The Kamehameha butterfly was named the state insect of Hawaii in 2009, due to the work of a group of fifth-graders from Pearl Ridge Elementary. These 5th graders (Robyn-Ashley Amano, Ryan Asuka, Kristi Kimura, Jennifer Loui, Toshiro Yanai and Jenna Yanke) proposed the butterfly as the state insect to various legislators as a project for Gifted and Talented.

==Description==
Vanessa tameamea is a medium-sized Nymphalid, featuring dark colouration with reddish orange markings. Unusual in the genus is the presence of sexual dimorphism, via a series of three small spots on the anterior forewing. These spots are typically white in females, and orange in males. Visually, this species appears intermediate between the ladies and admirals. The closest morphological relatives are Vanessa indica and V. samani.
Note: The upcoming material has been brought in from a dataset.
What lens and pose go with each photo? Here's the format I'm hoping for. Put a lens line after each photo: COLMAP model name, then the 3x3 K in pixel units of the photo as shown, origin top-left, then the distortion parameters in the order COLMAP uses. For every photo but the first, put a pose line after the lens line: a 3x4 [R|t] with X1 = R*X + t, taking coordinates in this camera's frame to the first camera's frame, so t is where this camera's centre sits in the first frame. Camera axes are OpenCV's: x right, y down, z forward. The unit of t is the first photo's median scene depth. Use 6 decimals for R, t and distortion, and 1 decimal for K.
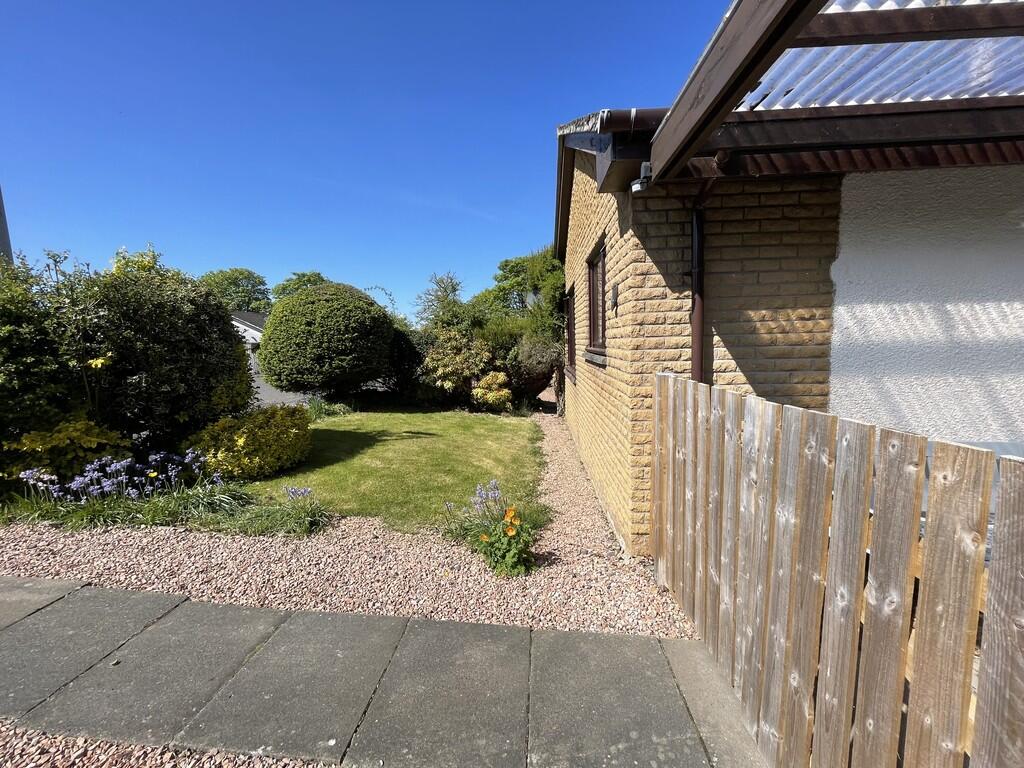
lens RADIAL K [[406.7, 0, 512.0], [0, 406.7, 384.0], [0, 0, 1]] dist [-0.002081, -0.000195]
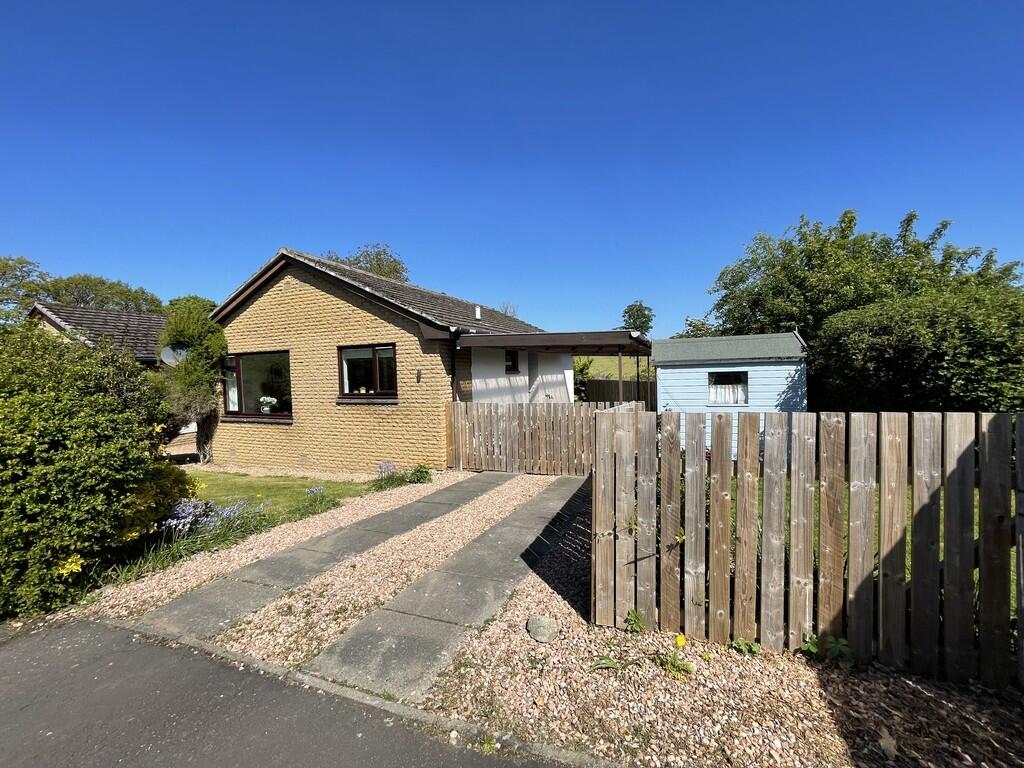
lens RADIAL K [[406.7, 0, 512.0], [0, 406.7, 384.0], [0, 0, 1]] dist [-0.002081, -0.000195]
pose [[0.323490, -0.021766, 0.945981, -2.329824], [0.121010, 0.992478, -0.018545, -0.048970], [-0.938462, 0.120472, 0.323691, -0.427198]]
The caterpillars feed on the leaves of plants in the family Urticaceae, especially those of māmaki (Pipturus albidus) but also ōpuhe (Urera spp.), ʻākōlea (Boehmeria grandis), olonā (Touchardia latifolia), and maʻoloa (Neraudia spp.). Adults eat the sap of koa (Acacia koa) trees.

==Behavior==
Vanessa tameamea typically occurs in the mid to upper canopy during flights, particularly in hotter periods of the day. It may descend to the lower canopy to bask in sun, or rarely to visit nectar sources such as Rubus. Basking individuals perch on the upper surface of exposed, sunlit leaves of shrubs and trees. When dappled light or gaps in the canopy allow, partial basking may also occur during cryptic camouflage behavior, where adults rest on the bark of trees facing downwards. Short-term hibernation has been reported, taking place in tight furrows in bark, or on the underside of Acacia koa limbs. These behaviors are shared among other related species elsewhere in the world, such as the red admirals, and particularly the New Zealand red admiral. Adult Kamehameha butterflies are seen throughout all months of the year, but generally peak in spring months.

==Distribution==
The Kamehameha butterfly occurs on all four of the major Hawaiian Islands: Oʻahu, Kauaʻi, Maui, and the Big Island, as well as on Lānaʻi. However, it is now absent from much of its former range due to decline of native forest habitat, necessary indigenous host plants, and widespread predation from non-native species. Conservation efforts such as the Hawai’i Invertebrate Program (HIP), and local projects operated by the Division of Forestry and Wildlife, continue to rear and attempt to maintain wild populations of this butterfly on O'ahu and the Big Island. Today, most sightings occur in high elevation damp forest, such as that within Hawaiʻi Volcanoes National Park, Mokulēia Forest Reserve, and Waimea Canyon State Park.

==Taxonomy==
It is named after the royal House of Kamehameha; the last king of this lineage, Kamehameha V, died in 1872. The common name is taken from the specific name, tameamea, an old-fashioned and partially wrong transcription of "Kamehameha". The Hawaiian language has no strict distinction between the voiceless alveolar plosive and voiceless velar plosive; use varies from island to island, but today, "k" is used as the standard transliteration. The voiceless glottal transition "h" is distinct and should always be pronounced - for example, "aloha" is correct whereas "aloa" is a wrong pronunciation. Thus, while "Tamehameha" would be a legitimate transcription (though considered old-fashioned on most islands), "Tameamea" is not.